What if a utility explosion in Pauley Pavilion caused mass hysteria among spectators and a crowd to stampede? Two departments, Athletics and Recreation, and UCLA personnel in emergency services, the medical center and the Neuropsychiatric Hospital found out June 4 when they put emergency plans and response procedures into action during a campuswide disaster drill.

To add realism, about 35 volunteers from the Athletics Department play-acted injuries that “ran the gamut from abrasions and lacerations to bone fractures, extreme agitation and critical injuries from being crushed,” said Ryan Burgess, the hospital’s emergency department manager.

The drill further tested communication systems to ensure accurate and timely reporting of vital information from the scene at Pauley to emergency medical personnel.

“As a result, some patients were treated at the scene while others were quickly transported to the hospital for critical treatment,” said Mike Dowling, assis-tant director of Athletics. “We saw this as a real opportunity to familiarize our athletics and Pauley Pavilion staff with emergency procedures and internal lines of communication,” Dowling said.

Participants also set up vital communication links with other area hospitals that would accept patients during a mass casualty, as well as with the Los Angeles Fire Department, University of California police, student health, traffic control and media relations officers at the hospital and with the Office of Media Relations.

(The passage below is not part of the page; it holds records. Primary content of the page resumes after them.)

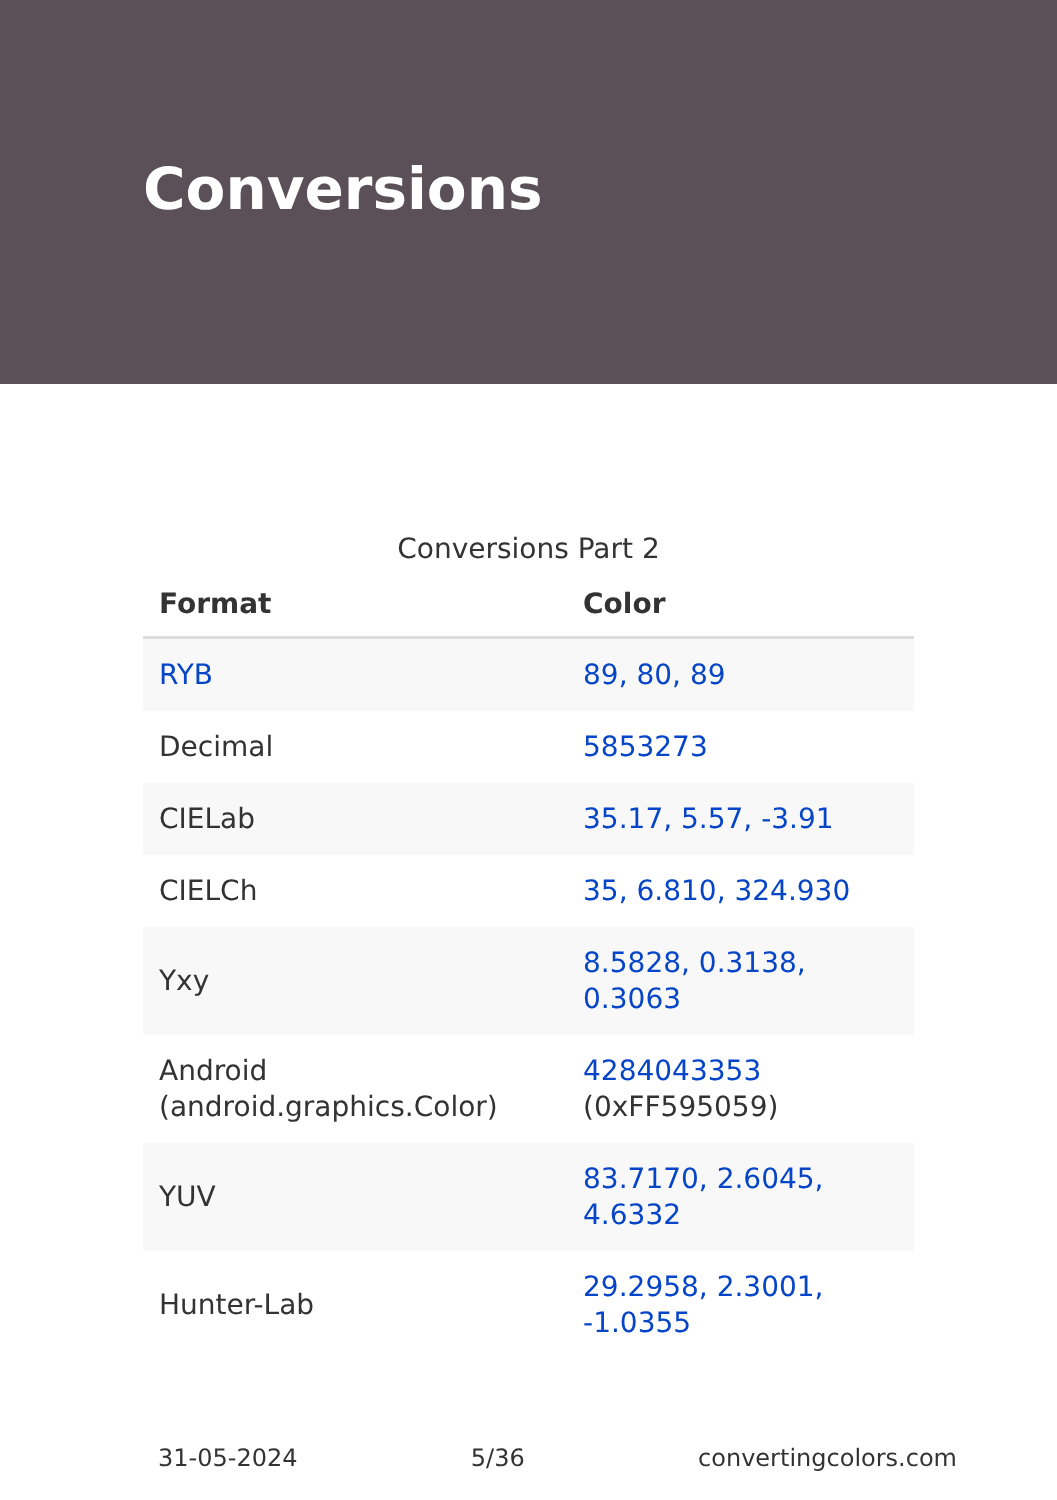Conversions
Conversions Part 2
| Format | Color |
| --- | --- |
| RYB | 89, 80, 89 |
| Decimal | 5853273 |
| CIELab | 35.17, 5.57, -3.91 |
| CIELCh | 35, 6.810, 324.930 |
| Yxy | 8.5828, 0.3138, 0.3063 |
| Android (android.graphics.Color) | 4284043353 (0xFF595059) |
| YUV | 83.7170, 2.6045, 4.6332 |
| Hunter-Lab | 29.2958, 2.3001, -1.0355 |
31-05-2024 5/36 convertingcolors.com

“We were able to identify critical medical supplies and equipment necessary for a mass-casualty event, mobilize physicians and other critical caregivers and determine surge capacity during disaster conditions,” said drill coordinator Victor Kennedy, the medical center’s director of safety and security.

“This disaster drill went a long way in helping the campus be better prepared should a mass casualty strike,” Kennedy said.